● **What to work on**: Select each line of the material that contains the string "langkah".
###
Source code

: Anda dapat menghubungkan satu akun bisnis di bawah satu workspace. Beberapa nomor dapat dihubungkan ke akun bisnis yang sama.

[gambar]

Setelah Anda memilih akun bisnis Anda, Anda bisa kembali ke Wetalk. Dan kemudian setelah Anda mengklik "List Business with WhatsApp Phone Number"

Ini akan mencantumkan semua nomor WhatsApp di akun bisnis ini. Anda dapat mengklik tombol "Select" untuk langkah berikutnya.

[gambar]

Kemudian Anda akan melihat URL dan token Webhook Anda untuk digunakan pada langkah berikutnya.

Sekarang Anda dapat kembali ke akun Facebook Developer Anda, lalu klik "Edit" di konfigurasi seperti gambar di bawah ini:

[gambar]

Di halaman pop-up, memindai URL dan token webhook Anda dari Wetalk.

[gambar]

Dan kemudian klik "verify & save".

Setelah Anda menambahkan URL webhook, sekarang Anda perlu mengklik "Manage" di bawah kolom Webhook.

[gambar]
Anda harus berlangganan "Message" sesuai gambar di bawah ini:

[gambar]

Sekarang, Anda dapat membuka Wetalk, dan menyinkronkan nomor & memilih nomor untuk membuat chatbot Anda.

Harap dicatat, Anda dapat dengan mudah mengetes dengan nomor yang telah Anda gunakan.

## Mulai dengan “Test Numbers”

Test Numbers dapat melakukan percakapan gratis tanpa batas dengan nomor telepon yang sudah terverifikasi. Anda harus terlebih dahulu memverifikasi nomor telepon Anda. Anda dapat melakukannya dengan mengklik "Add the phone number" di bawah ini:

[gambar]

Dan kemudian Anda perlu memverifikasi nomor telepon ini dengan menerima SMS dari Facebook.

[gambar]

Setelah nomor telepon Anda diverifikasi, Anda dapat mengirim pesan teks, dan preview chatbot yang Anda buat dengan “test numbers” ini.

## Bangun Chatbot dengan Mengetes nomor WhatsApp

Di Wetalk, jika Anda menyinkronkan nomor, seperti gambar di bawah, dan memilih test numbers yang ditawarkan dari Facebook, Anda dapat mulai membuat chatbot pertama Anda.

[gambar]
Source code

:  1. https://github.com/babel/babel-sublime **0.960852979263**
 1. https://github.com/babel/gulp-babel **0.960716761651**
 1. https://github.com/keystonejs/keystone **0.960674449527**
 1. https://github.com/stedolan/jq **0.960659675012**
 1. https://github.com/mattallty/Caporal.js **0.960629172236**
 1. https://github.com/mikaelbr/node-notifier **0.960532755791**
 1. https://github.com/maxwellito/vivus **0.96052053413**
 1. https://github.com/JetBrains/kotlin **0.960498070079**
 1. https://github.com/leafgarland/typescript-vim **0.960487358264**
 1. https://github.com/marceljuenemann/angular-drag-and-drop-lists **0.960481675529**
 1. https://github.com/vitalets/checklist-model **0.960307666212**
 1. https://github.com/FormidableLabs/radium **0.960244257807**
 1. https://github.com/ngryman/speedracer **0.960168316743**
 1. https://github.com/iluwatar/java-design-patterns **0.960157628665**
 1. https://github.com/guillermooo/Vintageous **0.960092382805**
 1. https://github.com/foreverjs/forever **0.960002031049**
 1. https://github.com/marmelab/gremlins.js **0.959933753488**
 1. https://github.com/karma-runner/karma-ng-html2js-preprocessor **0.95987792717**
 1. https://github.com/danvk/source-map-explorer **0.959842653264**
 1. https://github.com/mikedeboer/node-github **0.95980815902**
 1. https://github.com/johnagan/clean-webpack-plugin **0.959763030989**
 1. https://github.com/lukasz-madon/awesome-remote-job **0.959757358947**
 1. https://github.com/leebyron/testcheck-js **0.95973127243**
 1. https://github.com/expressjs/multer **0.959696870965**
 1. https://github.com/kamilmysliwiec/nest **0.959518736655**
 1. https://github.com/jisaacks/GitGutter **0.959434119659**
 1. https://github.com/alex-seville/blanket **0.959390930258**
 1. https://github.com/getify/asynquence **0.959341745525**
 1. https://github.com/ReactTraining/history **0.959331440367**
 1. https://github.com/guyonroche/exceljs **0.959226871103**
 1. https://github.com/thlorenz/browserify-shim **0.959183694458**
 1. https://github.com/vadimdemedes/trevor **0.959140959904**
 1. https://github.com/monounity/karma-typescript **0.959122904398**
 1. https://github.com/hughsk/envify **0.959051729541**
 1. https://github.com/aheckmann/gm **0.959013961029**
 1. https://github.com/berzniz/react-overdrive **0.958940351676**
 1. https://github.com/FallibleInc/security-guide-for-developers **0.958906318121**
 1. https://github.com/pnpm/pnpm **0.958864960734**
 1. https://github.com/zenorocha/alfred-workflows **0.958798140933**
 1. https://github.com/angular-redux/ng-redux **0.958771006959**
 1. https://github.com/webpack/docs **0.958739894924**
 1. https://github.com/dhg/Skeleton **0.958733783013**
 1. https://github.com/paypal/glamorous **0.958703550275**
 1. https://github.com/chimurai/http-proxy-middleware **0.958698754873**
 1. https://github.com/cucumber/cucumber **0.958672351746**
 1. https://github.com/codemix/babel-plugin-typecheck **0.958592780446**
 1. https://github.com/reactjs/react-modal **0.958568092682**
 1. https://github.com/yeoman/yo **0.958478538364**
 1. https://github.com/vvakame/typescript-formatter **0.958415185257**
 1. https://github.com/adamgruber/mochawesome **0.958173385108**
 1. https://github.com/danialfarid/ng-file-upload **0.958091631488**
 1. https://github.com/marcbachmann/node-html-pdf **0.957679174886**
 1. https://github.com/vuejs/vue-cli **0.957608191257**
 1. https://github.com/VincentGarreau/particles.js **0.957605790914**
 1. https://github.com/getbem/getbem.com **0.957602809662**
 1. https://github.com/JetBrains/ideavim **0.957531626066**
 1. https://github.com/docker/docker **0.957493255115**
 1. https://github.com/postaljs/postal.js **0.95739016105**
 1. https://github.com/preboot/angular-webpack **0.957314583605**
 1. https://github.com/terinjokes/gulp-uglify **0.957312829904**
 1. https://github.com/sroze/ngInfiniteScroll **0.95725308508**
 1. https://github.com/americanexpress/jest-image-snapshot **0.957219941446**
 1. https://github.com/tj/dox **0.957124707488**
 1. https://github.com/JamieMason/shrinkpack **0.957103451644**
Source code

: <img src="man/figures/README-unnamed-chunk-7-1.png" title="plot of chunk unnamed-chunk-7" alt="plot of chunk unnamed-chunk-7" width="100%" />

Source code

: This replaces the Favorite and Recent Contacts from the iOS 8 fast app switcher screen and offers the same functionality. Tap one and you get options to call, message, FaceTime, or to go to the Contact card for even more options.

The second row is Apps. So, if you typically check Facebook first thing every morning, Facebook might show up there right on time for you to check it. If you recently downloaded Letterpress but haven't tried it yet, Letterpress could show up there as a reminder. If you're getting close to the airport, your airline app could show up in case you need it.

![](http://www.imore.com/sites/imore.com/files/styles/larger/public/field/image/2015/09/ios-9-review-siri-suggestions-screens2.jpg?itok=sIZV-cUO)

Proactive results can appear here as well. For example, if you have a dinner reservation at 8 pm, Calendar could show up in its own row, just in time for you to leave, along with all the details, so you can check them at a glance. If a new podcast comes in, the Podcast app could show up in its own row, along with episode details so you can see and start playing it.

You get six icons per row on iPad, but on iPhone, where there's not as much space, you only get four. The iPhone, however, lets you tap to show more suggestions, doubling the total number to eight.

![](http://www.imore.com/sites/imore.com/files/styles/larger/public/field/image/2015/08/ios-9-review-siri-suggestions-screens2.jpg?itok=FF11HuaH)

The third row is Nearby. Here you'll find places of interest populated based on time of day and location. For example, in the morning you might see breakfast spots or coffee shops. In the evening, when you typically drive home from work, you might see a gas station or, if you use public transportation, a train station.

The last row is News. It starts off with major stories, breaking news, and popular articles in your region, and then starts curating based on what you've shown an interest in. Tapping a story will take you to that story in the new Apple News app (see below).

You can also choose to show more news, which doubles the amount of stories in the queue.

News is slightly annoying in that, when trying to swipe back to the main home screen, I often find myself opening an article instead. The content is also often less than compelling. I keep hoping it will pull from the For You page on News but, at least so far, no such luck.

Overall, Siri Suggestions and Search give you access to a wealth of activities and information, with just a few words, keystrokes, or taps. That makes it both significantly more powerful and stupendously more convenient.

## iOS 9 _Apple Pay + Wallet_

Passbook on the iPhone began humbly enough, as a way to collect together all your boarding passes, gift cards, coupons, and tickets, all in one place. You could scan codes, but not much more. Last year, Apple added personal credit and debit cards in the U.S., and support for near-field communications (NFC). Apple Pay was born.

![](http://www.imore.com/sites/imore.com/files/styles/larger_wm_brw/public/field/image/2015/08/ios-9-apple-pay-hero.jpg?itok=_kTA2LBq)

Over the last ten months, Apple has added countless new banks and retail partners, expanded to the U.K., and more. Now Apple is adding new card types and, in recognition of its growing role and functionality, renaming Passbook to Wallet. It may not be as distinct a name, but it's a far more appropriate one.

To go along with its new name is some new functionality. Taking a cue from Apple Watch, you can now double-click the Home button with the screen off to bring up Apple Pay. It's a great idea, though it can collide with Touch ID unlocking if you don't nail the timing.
###
● **Written reply**:
Ini akan mencantumkan semua nomor WhatsApp di akun bisnis ini. Anda dapat mengklik tombol "Select" untuk langkah berikutnya.
Kemudian Anda akan melihat URL dan token Webhook Anda untuk digunakan pada langkah berikutnya.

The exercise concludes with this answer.